Government to seek release of four Ghanaian captives from Somali pirates
Alhaji Muhammed Mumuni, Minister of Foreign Affairs and Regional Integration on Thursday unveiled plans by the government to seek the release of four Ghanaians being held captive by Somali Pirates since 2010.
He said government would continue to pressurise the management of Azal Shipping, the shipping vessel on which the Ghanaians are held captive to secure their release.
So far efforts by Ghana’s Mission in Dubai to contact the ship owners for confirmation of reports of the release of the captives have proved futile.
Alhaji Mumuni said this on the floor of Parliament when answering a question tabled by Ms Shirley Ayorkor Botchway on the issue.
However, he said a telephone call from one Mr Francis Koomson, one of the detained crew, seemed to contradict news of their release, saying the ship is sinking while the pirates had threatened to kill them.
Alhaji Mumuni said apart from the four Ghanaians, the 24 member crew included nationals from Yemen, India, Sudan and Philippines.
He said on September 7, 2010, the Ministry received a written report from one Michael Ahiable to the effect that his brother Jewel Ahiable and three other Ghanaians, namely Koomson, Edward Asare and Prince John Agbo who were part of the crew of some 24 sailors on board MV Iceberg I, had been detained by Somali pirates that had hijacked the vessel on March 29, 2010.
Alhaji Mumuni said this followed investigations carried out by the Ministry with the assistance of Ghana’s Mission in Addis Ababa, Cairo, Dubai, Kuala Lumpur, New Delhi, Riyadh and Tehran, which confirmed the report.
He said the Ministry explored various options to secure the release of the Ghanaians through diplomatic approaches to some of the countries whose nationals were involved.

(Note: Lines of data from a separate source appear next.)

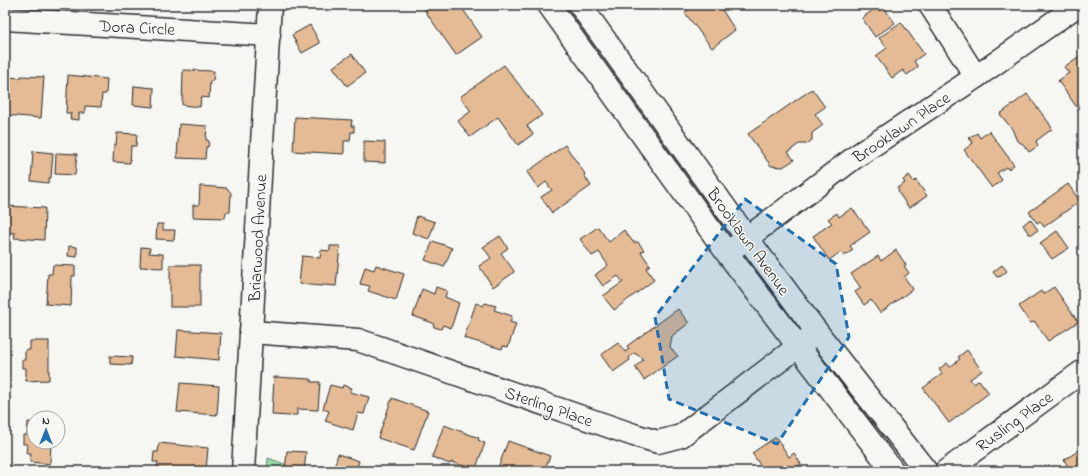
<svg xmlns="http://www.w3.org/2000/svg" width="1088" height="476" viewBox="0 0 1088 476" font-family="'Indie Flower',sans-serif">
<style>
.green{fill:#98dba7;stroke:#628369}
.building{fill:#e5bb95;stroke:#2b2b2b}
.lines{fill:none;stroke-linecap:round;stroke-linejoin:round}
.minor-casing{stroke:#2b2b2b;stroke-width:25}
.major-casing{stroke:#2b2b2b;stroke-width:25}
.minor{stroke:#f6f6f2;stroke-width:22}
.major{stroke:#f6f6f2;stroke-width:22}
.marked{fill:#1f6fb2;fill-opacity:0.2;stroke:#1f6fb2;stroke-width:3;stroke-dasharray:8 5;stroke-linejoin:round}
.labels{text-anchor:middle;stroke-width:3;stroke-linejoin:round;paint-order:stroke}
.street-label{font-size:17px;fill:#2b2b2b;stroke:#f6f6f2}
</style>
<rect width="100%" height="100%" fill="#f6f6f2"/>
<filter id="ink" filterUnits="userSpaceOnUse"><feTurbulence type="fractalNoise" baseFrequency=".025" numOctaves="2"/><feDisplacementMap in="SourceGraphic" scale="8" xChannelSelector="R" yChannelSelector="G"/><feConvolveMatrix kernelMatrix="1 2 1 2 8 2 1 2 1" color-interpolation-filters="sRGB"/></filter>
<g filter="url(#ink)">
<!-- green -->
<polygon class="green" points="268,458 304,471 267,471"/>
<!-- building -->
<g class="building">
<polygon points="422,5 460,5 482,37 456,55 425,11 427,11"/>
<polygon points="684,5 719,5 735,30 712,48 685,13 688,10"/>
<polygon points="880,5 882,5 895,23 875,37 862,18"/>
<polygon points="901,22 924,54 914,61 918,67 907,75 903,70 892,78 876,56 887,48 879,38"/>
<polygon points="310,25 320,43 302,53 292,35"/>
<polygon points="352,54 365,73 347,86 333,67"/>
<polygon points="1078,57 1082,63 1083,62 1083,111 1081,113 1058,81 1069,73 1064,67"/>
<polygon points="504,65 542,115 527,126 533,134 518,145 498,117 470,137 458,121 471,111 460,97"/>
<polygon points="183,70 214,71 213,81 210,81 209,98 201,97 200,107 182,105"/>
<polygon points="68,75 107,79 106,94 102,94 101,107 85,106 85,113 79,113 79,120 70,119 71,113 66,113"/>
<polygon points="21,76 44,77 41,118 5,115 8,77 21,78"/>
<polygon points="134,86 154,88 153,107 133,105"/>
<polygon points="812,89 825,107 815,114 823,125 812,133 812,140 807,144 799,144 788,152 794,160 783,167 771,166 748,134"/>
<polygon points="1027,94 1049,123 1052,129 1036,141 1038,146 1029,152 1023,144 1017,141 1012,129 1000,114"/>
<polygon points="295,117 352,120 351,126 354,126 354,132 351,132 350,141 344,141 344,154 293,151"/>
<polygon points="179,124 207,126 206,140 209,141 208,147 206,147 205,159 177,158"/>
<polygon points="989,131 1014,165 1008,169 1006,167 997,173 1002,180 992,188 964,150 973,143 969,138 977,133 980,138"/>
<polygon points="117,133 137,134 136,146 131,146 130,163 113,162 114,145 116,145"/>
<polygon points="364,141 385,142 385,163 364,162"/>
<polygon points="565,145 585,174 584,175 591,186 552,213 541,197 552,190 546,182 538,188 527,172"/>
<polygon points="33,151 53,153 51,178 49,178 48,183 31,181"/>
<polygon points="56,153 77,154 75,175 55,174"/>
<polygon points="909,175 914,182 916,180 927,196 909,208 898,192 899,191 897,188 905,183 903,180"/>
<polygon points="1068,184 1080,201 1044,227 1040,221 1037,223 1029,212"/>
<polygon points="200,186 227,188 231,193 230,212 226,212 225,218 193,217 193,205 199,205"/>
<polygon points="5,206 45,208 44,240 14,238 15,233 5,232"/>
<polygon points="852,208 870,232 850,246 853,250 844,256 841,252 829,260 813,236 832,223 828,219 837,213 839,217"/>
<polygon points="417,216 435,222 429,239 412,233"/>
<polygon points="1030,219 1038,230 1032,234 1029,234 1023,225"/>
<polygon points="157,224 163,224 163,230 175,230 174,240 156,239"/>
<polygon points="598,227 609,242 624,230 633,242 638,242 644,250 641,252 650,265 646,268 654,280 614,310 603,296 623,282 618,276 603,286 595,275 608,265 599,252 592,256 580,239"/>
<polygon points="1057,231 1069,248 1052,259 1040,243"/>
<polygon points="500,236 508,248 501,253 514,271 513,273 493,287 479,266 491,258 483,247"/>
<polygon points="433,241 452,248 444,267 425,260"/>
<polygon points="69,246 77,247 77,257 68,256"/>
<polygon points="330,246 340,246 336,286 324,285 321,286 299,284 302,256 320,258 321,250 330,251"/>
<polygon points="141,247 150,248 149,253 163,254 163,268 140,267"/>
<polygon points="896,250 906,265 904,266 909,273 904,277 913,289 880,313 871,300 864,305 855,292 861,288 851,274 878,256 881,261"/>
<polygon points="53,265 75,266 75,276 72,276 71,306 46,304 48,274 52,274"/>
<rect x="170" y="265" width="30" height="42"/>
<polygon points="376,265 404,274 396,300 368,291 370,286 360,284 365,267 374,270"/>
<polygon points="1002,265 1007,271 1001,276 997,277 993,272"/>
<polygon points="436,287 447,291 445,297 459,303 451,328 443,325 441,329 434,327 433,323 413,316 422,289 434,294"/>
<polygon points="1054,287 1078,322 1048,341 1035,322 1030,323 1019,306 1041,291 1043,294"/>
<polygon points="476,303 483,306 485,303 496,306 494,310 512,316 510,322 516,324 508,347 503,346 502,349 464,338"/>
<polygon points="678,309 689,323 672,336 670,347 678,356 644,380 635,367 643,360 641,357 634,353 629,358 630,360 613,372 601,355 618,343 625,352 629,349 627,346"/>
<polygon points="178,330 221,333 219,360 176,356"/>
<polygon points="30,341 49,341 49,380 26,381 26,368 22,368 22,360 25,360 25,350 30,350"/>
<polygon points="967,350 982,371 970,379 974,384 979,380 989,393 949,423 923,388 942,374 939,369 947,363 950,367 960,359 958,357"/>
<polygon points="110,356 132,357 131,365 110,364"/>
<polygon points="274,377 311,379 311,382 320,382 318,410 297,409 297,415 292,415 291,416 272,415"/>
<polygon points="180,383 219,386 217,415 177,412"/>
<polygon points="330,385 342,388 343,385 352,388 350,392 369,397 364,414 358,413 353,430 325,421 329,411 323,409"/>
<polygon points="392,398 428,411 414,450 378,438"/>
<polygon points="28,422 34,423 34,442 51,442 50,464 30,462 31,453 26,453 27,444 23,444 23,435 27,435"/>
<polygon points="444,425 479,438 478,440 485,443 476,468 469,466 469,468 451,462 450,464 432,457"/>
<polygon points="776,437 789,457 794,453 801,464 798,466 802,471 764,471 752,453"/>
<polygon points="508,441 550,456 544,471 497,471"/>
<polygon points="159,443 208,448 206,471 184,471 157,468 158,462 153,462 154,452 158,452"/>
<polygon points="1083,448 1083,471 1071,471 1064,460"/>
<polygon points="287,451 306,452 304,471 285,471"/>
<polygon points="338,454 359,461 356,471 333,471"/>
<polygon points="363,466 377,471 361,471"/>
</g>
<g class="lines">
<!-- minor casing -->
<g class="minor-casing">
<g id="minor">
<polyline points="930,5 976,77"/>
<polyline points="5,19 269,35"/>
<polyline points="727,253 858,155 976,77 1078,5"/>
<polyline points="251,332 358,340 634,435 658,442 681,436 817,332"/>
<polyline points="946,471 1083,371"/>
</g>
</g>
<!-- major casing -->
<g class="major-casing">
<g id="major">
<polyline points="549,5 727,253 893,471"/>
<polyline points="580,5 747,238 817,332 926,471"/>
<polyline points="243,471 270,5"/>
</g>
</g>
<!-- minor -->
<use href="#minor" class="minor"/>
<!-- major -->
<use href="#major" class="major"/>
</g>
</g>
<!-- marked area -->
<path class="marked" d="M745,199L836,264L849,337L777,444L669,399L655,317Z"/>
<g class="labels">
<!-- street labels -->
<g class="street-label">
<text transform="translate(137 27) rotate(3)" y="6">Dora Circle</text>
<text transform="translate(901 127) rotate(-34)" y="6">Brooklawn Place</text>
<text transform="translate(257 238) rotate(-87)" y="6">Briarwood Avenue</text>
<text transform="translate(749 241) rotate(54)" y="6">Brooklawn Avenue</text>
<text transform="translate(549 406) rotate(19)" y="6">Sterling Place</text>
<text transform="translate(1014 421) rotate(-36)" y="6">Rusling Place</text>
</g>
</g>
<!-- margin -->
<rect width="1088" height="476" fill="none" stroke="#f6f6f2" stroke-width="20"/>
<rect x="10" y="10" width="1068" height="456" fill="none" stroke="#2b2b2b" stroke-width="1.5" filter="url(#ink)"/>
<!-- north arrow -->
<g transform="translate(46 430)"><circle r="19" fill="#f6f6f2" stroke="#a5a5a2"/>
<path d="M0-3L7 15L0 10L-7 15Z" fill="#1f6fb2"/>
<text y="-6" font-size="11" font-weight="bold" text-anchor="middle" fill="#2b2b2b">N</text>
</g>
</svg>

Alhaji Mumuni said in October this year, the Ministry received information from various sources including the Indian Consulate-General in Dubai and media reports in the Dubai-based English daily, the Khaleej Times in its October 25, 2011 edition that the vessel and its crew were released on Friday, October 21.
The publication also disclosed that an undisclosed sum was paid as ransom by the ship owners to secure their release.
Alhaji Mumuni noted that government’s policy was against payment of ransom as that would make Ghanaian crew members of every vessel deliberate targets of piracy, not only by Somali pirates, but also by pirates everywhere.